Activity>
Pick every line from the data below that contains the string "command" and copy it.
Segment Start: Exercise materials
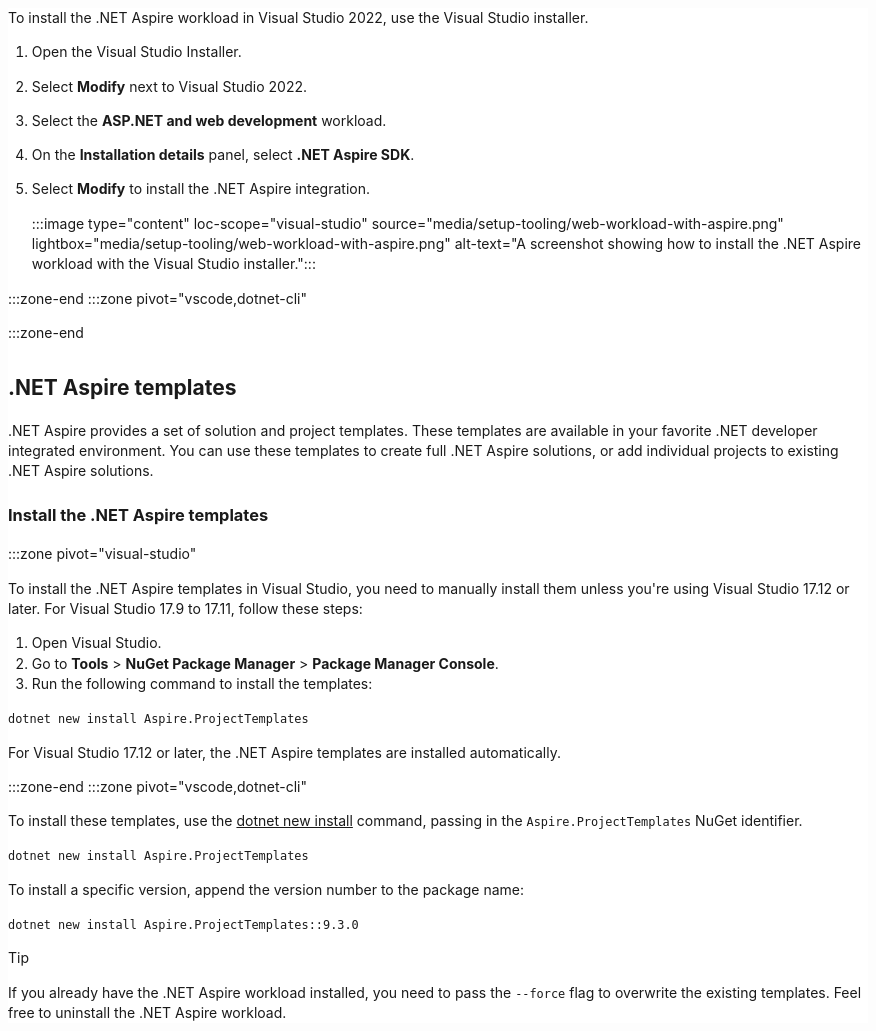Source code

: To install the .NET Aspire workload in Visual Studio 2022, use the Visual Studio installer.

1. Open the Visual Studio Installer.
1. Select **Modify** next to Visual Studio 2022.
1. Select the **ASP.NET and web development** workload.
1. On the **Installation details** panel, select **.NET Aspire SDK**.
1. Select **Modify** to install the .NET Aspire integration.

   :::image type="content" loc-scope="visual-studio" source="media/setup-tooling/web-workload-with-aspire.png" lightbox="media/setup-tooling/web-workload-with-aspire.png" alt-text="A screenshot showing how to install the .NET Aspire workload with the Visual Studio installer.":::

:::zone-end
:::zone pivot="vscode,dotnet-cli"



:::zone-end

## .NET Aspire templates

.NET Aspire provides a set of solution and project templates. These templates are available in your favorite .NET developer integrated environment. You can use these templates to create full .NET Aspire solutions, or add individual projects to existing .NET Aspire solutions.

### Install the .NET Aspire templates

:::zone pivot="visual-studio"

To install the .NET Aspire templates in Visual Studio, you need to manually install them unless you're using Visual Studio 17.12 or later. For Visual Studio 17.9 to 17.11, follow these steps:

1. Open Visual Studio.
1. Go to **Tools** > **NuGet Package Manager** > **Package Manager Console**.
1. Run the following command to install the templates:

  ```dotnetcli
  dotnet new install Aspire.ProjectTemplates
  ```

For Visual Studio 17.12 or later, the .NET Aspire templates are installed automatically.

:::zone-end
:::zone pivot="vscode,dotnet-cli"

To install these templates, use the [dotnet new install](/dotnet/core/tools/dotnet-new-install) command, passing in the `Aspire.ProjectTemplates` NuGet identifier.

```dotnetcli
dotnet new install Aspire.ProjectTemplates
```

To install a specific version, append the version number to the package name:

```dotnetcli
dotnet new install Aspire.ProjectTemplates::9.3.0
```

> [!TIP]
> If you already have the .NET Aspire workload installed, you need to pass the `--force` flag to overwrite the existing templates. Feel free to uninstall the .NET Aspire workload.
Segment End: Exercise materials
Reply to the exercise>
1. Run the following command to install the templates:
To install these templates, use the [dotnet new install](/dotnet/core/tools/dotnet-new-install) command, passing in the `Aspire.ProjectTemplates` NuGet identifier.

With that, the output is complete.